Your objective ->
Among the lines below, some may contain the string "godine". Say how many do, and give nothing besides the number.

== Raw data

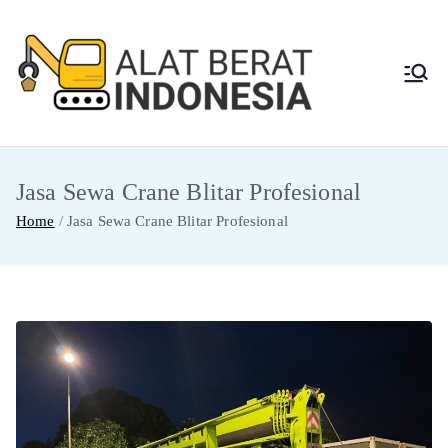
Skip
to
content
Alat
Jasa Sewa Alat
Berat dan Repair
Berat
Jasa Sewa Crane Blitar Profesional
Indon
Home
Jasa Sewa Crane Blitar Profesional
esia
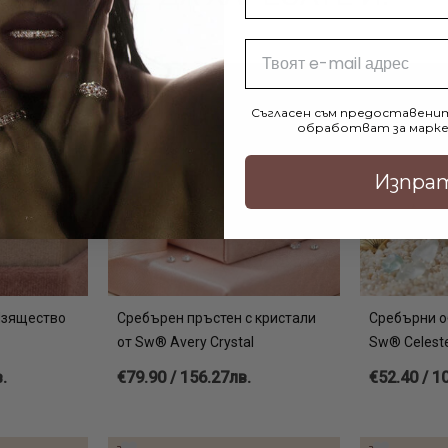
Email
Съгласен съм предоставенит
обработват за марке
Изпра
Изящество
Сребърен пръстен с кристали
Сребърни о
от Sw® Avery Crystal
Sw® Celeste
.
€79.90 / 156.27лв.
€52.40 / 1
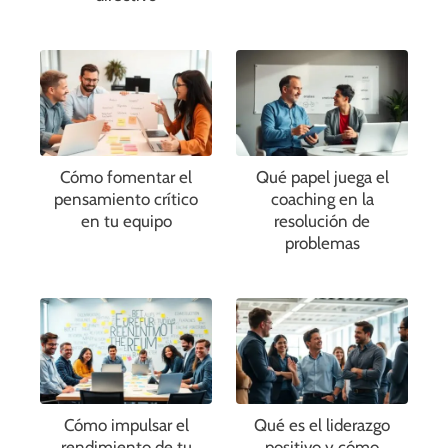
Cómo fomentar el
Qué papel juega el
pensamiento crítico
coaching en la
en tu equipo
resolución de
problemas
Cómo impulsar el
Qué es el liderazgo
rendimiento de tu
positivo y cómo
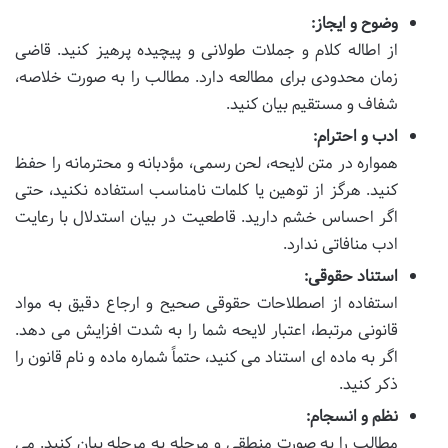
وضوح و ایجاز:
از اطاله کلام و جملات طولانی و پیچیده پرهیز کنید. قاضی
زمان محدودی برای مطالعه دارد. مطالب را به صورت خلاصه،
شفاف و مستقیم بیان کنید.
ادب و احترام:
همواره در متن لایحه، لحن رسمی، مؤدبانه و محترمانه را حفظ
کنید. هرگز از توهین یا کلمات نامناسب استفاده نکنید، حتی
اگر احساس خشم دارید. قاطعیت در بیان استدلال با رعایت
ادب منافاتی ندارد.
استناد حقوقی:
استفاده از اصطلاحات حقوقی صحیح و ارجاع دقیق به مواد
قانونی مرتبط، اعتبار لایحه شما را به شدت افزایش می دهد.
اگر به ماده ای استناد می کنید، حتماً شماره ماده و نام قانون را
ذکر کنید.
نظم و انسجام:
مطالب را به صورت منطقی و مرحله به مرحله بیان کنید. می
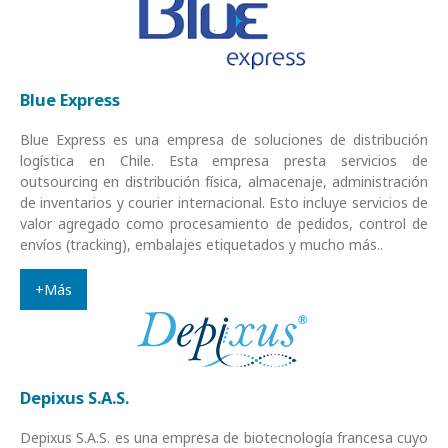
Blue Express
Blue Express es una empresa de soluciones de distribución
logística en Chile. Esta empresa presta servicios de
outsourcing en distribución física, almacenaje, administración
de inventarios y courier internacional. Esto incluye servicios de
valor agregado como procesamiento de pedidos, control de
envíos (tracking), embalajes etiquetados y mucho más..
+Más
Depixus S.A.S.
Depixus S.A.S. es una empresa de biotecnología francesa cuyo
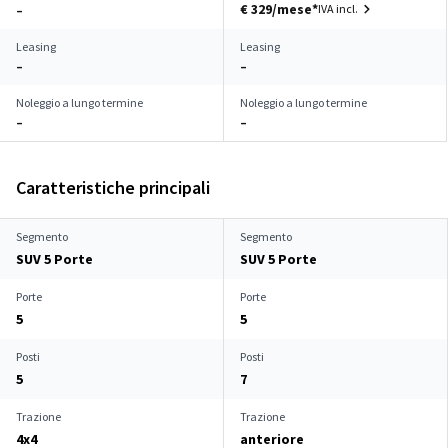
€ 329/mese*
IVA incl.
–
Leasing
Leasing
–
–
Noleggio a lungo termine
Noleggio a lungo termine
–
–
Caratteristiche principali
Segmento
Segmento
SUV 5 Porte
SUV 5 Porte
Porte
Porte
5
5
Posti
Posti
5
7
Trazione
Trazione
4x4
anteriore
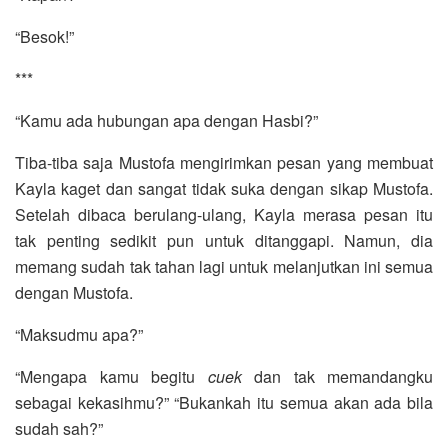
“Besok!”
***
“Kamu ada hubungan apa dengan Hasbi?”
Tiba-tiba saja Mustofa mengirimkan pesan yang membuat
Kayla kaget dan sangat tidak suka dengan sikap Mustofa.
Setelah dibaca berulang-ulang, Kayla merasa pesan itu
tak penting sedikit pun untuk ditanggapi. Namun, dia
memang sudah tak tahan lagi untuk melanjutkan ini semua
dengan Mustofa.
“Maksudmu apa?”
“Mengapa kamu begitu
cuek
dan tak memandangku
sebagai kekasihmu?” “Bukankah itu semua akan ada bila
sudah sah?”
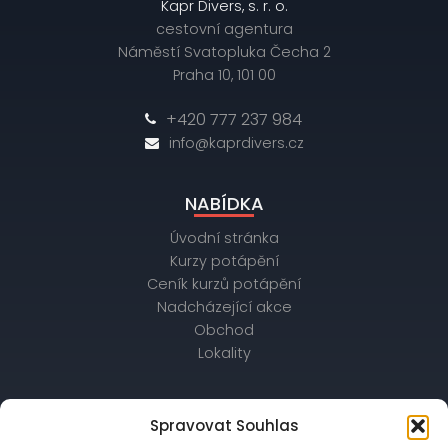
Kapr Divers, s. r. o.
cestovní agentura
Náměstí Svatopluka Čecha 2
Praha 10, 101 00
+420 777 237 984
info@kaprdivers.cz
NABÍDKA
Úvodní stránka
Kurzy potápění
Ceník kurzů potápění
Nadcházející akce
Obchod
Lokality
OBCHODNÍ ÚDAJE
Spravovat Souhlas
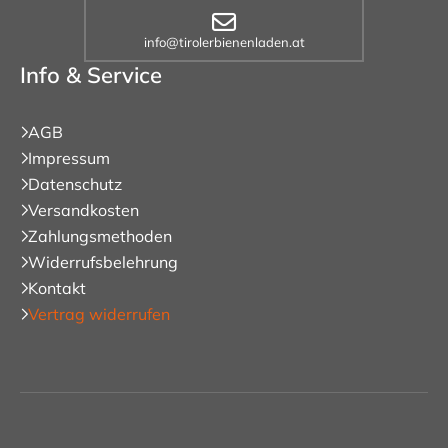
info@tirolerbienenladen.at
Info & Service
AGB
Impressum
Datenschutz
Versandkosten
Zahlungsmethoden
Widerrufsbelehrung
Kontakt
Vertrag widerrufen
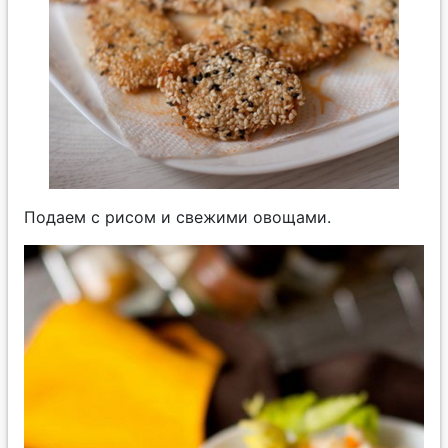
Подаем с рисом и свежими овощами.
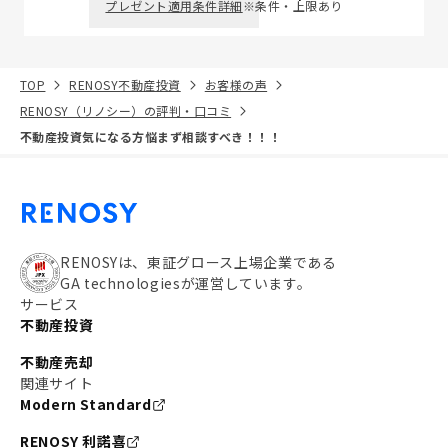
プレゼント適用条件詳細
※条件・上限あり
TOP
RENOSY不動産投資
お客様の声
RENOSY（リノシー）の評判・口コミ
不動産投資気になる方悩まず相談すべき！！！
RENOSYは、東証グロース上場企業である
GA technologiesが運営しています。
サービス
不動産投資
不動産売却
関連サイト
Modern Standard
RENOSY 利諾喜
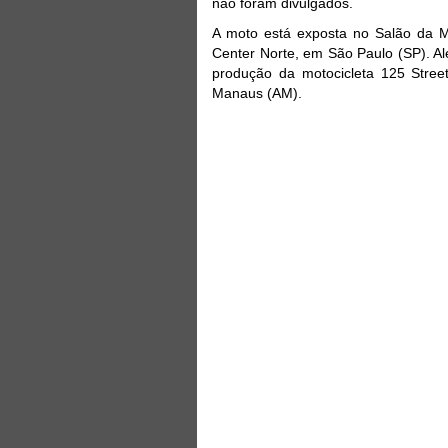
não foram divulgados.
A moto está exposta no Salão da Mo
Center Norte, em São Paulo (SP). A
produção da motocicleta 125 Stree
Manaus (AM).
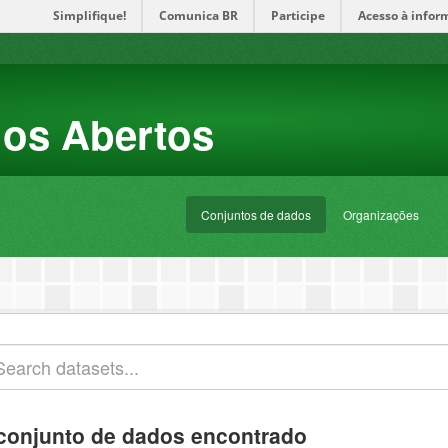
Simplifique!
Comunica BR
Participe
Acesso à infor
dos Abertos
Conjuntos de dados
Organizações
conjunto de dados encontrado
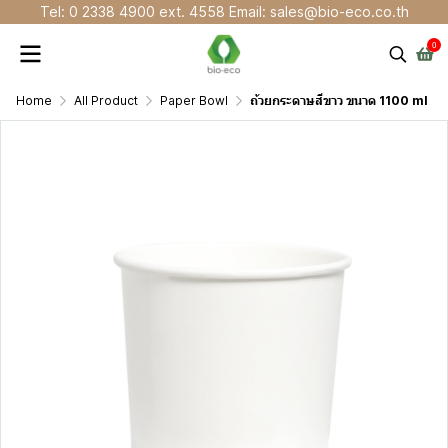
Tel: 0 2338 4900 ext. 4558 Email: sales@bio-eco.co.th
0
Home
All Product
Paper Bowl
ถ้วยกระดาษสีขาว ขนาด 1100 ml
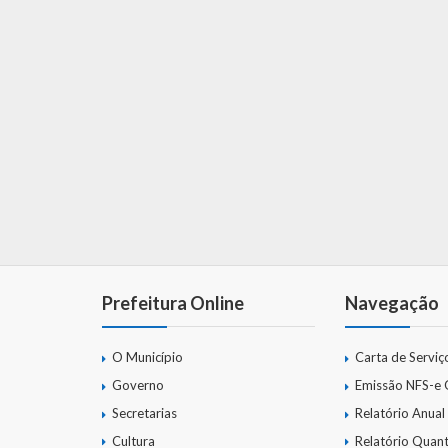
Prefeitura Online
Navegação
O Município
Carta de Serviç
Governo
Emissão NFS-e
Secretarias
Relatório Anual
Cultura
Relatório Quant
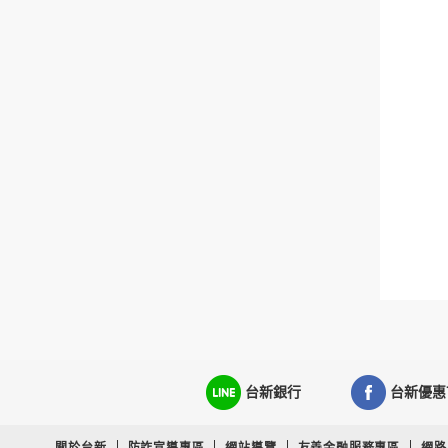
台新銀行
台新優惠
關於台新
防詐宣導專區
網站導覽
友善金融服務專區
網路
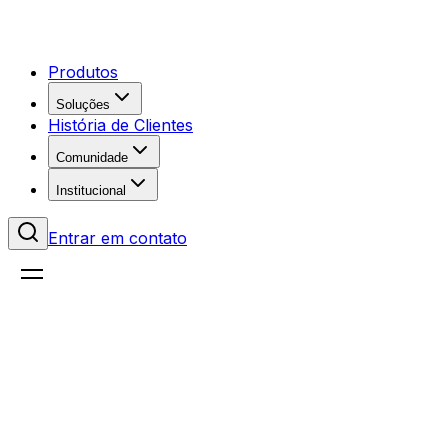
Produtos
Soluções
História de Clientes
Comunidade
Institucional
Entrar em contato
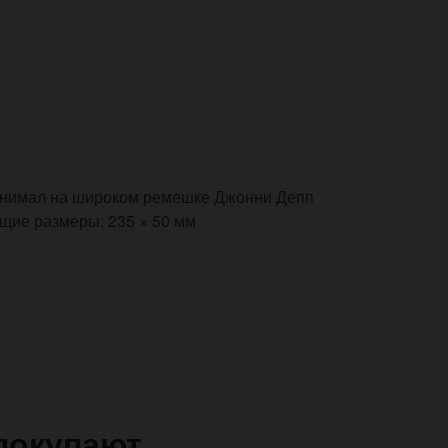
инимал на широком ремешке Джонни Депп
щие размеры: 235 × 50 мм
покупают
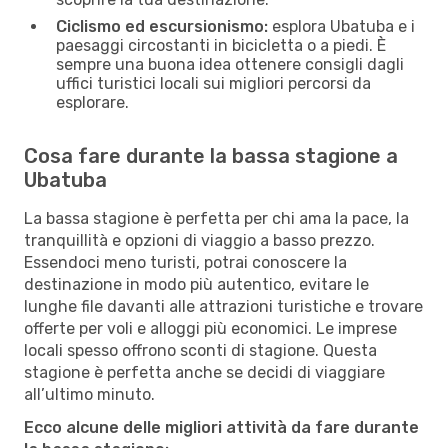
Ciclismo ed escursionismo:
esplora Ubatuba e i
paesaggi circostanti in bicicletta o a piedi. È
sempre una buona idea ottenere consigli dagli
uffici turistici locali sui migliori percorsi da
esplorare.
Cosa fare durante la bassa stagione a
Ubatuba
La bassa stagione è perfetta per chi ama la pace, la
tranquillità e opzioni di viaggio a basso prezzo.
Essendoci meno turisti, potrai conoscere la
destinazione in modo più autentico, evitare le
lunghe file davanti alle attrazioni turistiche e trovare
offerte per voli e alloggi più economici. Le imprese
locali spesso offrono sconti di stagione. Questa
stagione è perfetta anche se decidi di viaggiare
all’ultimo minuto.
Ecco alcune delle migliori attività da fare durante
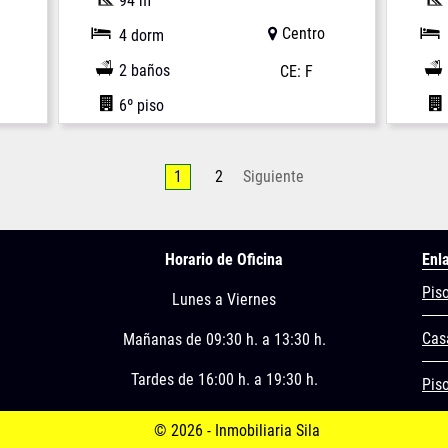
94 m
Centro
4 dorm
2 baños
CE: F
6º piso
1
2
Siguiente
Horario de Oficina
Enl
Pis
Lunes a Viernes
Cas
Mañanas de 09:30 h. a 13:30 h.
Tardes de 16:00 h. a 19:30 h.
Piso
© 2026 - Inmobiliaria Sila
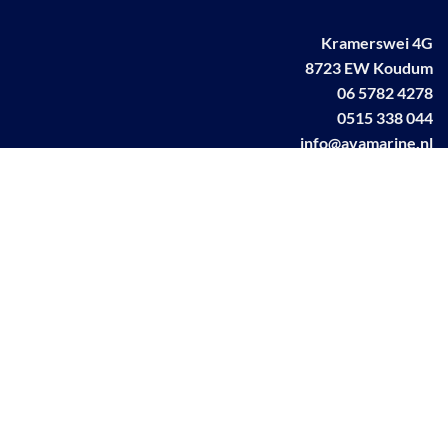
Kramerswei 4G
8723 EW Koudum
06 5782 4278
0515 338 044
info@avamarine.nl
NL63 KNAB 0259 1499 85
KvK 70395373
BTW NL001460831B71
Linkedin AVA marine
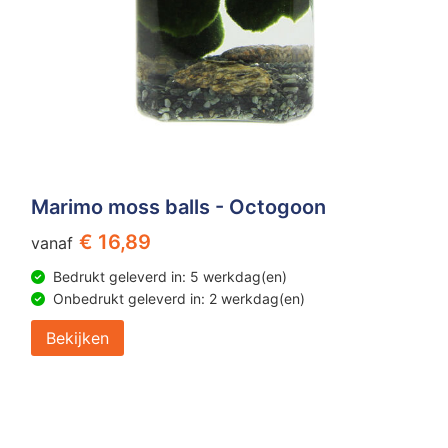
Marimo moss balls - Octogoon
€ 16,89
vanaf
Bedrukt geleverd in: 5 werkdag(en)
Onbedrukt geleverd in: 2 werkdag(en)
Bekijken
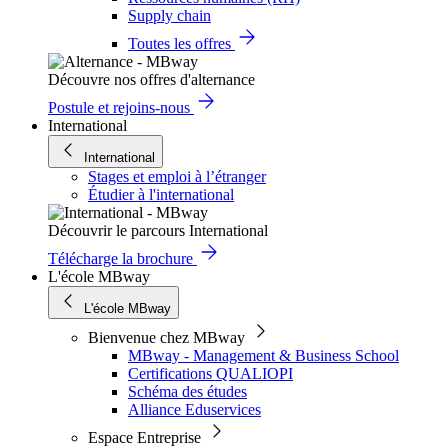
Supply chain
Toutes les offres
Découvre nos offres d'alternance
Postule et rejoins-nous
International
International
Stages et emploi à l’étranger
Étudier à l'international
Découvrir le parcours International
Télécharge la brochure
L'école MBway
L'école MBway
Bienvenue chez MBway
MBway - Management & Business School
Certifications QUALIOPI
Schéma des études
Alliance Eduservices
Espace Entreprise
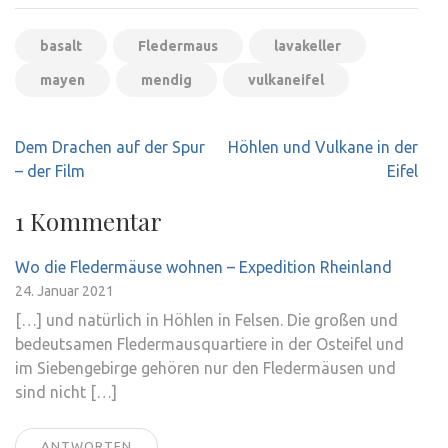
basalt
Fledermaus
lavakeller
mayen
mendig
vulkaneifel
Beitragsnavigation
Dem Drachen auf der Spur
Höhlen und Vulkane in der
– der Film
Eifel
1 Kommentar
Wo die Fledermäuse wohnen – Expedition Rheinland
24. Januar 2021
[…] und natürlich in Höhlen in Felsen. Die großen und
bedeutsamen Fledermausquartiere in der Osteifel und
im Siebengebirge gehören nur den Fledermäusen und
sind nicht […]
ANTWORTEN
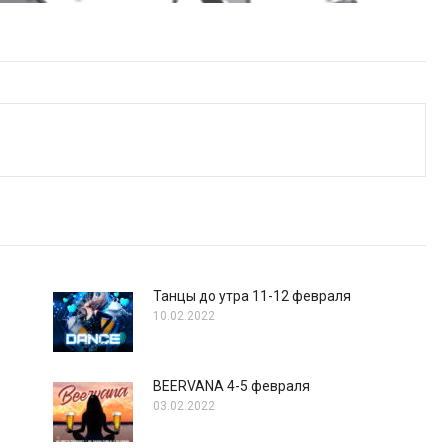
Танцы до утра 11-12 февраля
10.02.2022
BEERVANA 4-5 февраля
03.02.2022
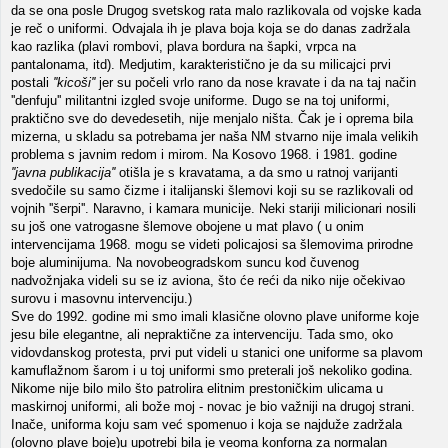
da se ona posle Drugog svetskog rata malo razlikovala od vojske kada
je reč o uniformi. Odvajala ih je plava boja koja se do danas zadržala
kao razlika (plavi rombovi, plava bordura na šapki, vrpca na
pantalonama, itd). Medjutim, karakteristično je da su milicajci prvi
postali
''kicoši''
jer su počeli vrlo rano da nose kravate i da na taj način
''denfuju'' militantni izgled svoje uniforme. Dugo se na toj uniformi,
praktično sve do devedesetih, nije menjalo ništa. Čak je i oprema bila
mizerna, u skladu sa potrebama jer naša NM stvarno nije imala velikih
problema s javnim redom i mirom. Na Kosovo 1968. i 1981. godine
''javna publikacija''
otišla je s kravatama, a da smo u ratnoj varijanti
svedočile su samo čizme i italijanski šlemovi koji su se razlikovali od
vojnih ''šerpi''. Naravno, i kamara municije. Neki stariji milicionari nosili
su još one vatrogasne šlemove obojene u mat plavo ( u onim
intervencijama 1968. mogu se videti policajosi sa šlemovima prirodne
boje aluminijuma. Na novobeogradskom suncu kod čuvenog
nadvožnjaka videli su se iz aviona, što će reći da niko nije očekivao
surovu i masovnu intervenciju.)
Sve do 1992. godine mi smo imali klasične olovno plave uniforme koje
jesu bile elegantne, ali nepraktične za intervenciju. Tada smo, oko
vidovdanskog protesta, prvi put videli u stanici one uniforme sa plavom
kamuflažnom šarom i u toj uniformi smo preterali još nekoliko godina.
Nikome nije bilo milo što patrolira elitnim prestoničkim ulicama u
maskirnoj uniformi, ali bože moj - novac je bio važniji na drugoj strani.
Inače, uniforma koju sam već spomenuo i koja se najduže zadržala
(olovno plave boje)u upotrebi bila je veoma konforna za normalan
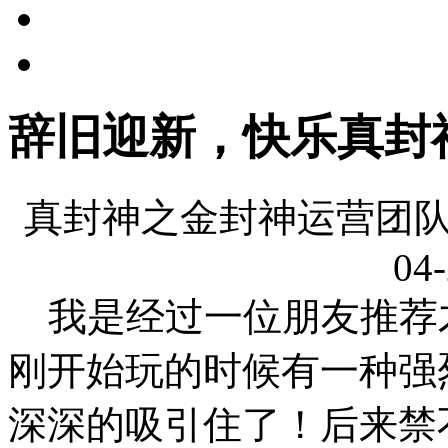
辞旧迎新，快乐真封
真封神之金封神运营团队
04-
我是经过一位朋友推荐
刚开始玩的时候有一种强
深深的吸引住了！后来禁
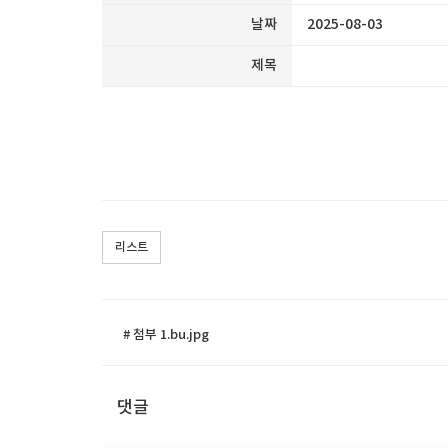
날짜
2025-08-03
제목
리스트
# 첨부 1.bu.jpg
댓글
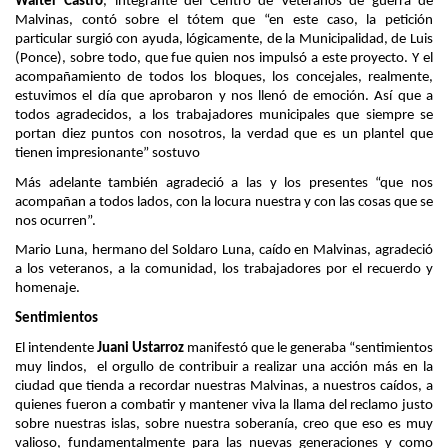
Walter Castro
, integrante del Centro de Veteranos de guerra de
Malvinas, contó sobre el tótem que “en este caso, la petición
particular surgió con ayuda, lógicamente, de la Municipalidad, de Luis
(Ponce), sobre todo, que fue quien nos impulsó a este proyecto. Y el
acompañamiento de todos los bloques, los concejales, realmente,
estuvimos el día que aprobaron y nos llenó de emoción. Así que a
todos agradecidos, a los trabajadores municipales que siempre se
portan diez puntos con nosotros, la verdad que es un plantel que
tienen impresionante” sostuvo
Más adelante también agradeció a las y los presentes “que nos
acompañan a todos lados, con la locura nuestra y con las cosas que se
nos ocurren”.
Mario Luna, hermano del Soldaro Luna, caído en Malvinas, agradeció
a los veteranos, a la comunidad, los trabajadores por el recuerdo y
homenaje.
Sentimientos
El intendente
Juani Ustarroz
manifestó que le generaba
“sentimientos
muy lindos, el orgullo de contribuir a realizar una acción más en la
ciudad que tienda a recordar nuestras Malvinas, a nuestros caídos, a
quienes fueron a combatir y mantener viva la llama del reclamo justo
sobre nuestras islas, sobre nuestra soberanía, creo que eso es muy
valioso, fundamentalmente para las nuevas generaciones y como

====

Output of the task ->
2